**Data records:**
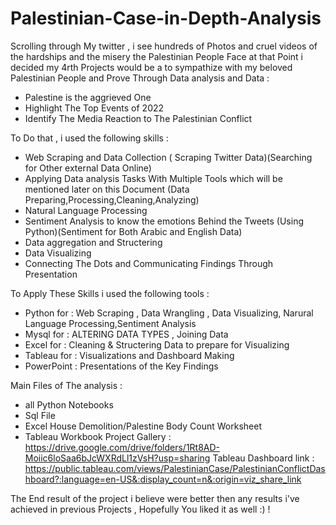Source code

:# Palestinian-Case-in-Depth-Analysis

Scrolling through My twitter , i see hundreds of Photos and cruel videos of the hardships and the misery the Palestinian People Face 
at that Point i decided my 4rth Projects would be a to sympathize with my beloved Palestinian People and Prove Through Data analysis and Data  : 
- Palestine is the aggrieved One 
- Highlight The Top Events of 2022
- Identify The Media Reaction to The Palestinian Conflict 

To Do that , i used the following skills : 
- Web Scraping and Data Collection  ( Scraping Twitter Data)(Searching for Other external Data Online)
- Applying Data analysis Tasks With Multiple Tools which will be mentioned later on this Document (Data Preparing,Processing,Cleaning,Analyzing)  
- Natural Language Processing
- Sentiment Analysis to know the emotions Behind the Tweets (Using Python)(Sentiment for Both Arabic and English Data)
- Data aggregation and Structering  
- Data Visualizing
- Connecting The Dots and Communicating Findings Through Presentation

To Apply These Skills i used the following tools : 
- Python for : Web Scraping , Data Wrangling , Data Visualizing, Narural Language Processing,Sentiment Analysis 
- Mysql for : ALTERING DATA TYPES , Joining Data
- Excel for : Cleaning & Structering Data to prepare for Visualizing
- Tableau for  : Visualizations and Dashboard Making
- PowerPoint : Presentations of the Key Findings 

Main Files of The analysis : 
- all Python Notebooks 
- Sql File
- Excel House Demolition/Palestine Body Count Worksheet
- Tableau Workbook 
Project Gallery : 
https://drive.google.com/drive/folders/1Rt8AD-Moiic6loSaa6bJcWXRdLl1zVsH?usp=sharing
Tableau Dashboard link : 
https://public.tableau.com/views/PalestinianCase/PalestinianConflictDashboard?:language=en-US&:display_count=n&:origin=viz_share_link

The End result of the project i believe were better then any results i've achieved in previous Projects , Hopefully You liked it as well :) !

**EXERCISE:** Copy every line above word for word, leaving out the pictures.

**WRITTEN SOLUTION:**
Source code

:# Palestinian-Case-in-Depth-Analysis

Scrolling through My twitter , i see hundreds of Photos and cruel videos of the hardships and the misery the Palestinian People Face 
at that Point i decided my 4rth Projects would be a to sympathize with my beloved Palestinian People and Prove Through Data analysis and Data  : 
- Palestine is the aggrieved One 
- Highlight The Top Events of 2022
- Identify The Media Reaction to The Palestinian Conflict 

To Do that , i used the following skills : 
- Web Scraping and Data Collection  ( Scraping Twitter Data)(Searching for Other external Data Online)
- Applying Data analysis Tasks With Multiple Tools which will be mentioned later on this Document (Data Preparing,Processing,Cleaning,Analyzing)  
- Natural Language Processing
- Sentiment Analysis to know the emotions Behind the Tweets (Using Python)(Sentiment for Both Arabic and English Data)
- Data aggregation and Structering  
- Data Visualizing
- Connecting The Dots and Communicating Findings Through Presentation

To Apply These Skills i used the following tools : 
- Python for : Web Scraping , Data Wrangling , Data Visualizing, Narural Language Processing,Sentiment Analysis 
- Mysql for : ALTERING DATA TYPES , Joining Data
- Excel for : Cleaning & Structering Data to prepare for Visualizing
- Tableau for  : Visualizations and Dashboard Making
- PowerPoint : Presentations of the Key Findings 

Main Files of The analysis : 
- all Python Notebooks 
- Sql File
- Excel House Demolition/Palestine Body Count Worksheet
- Tableau Workbook 
Project Gallery : 
https://drive.google.com/drive/folders/1Rt8AD-Moiic6loSaa6bJcWXRdLl1zVsH?usp=sharing
Tableau Dashboard link : 
https://public.tableau.com/views/PalestinianCase/PalestinianConflictDashboard?:language=en-US&:display_count=n&:origin=viz_share_link

The End result of the project i believe were better then any results i've achieved in previous Projects , Hopefully You liked it as well :) !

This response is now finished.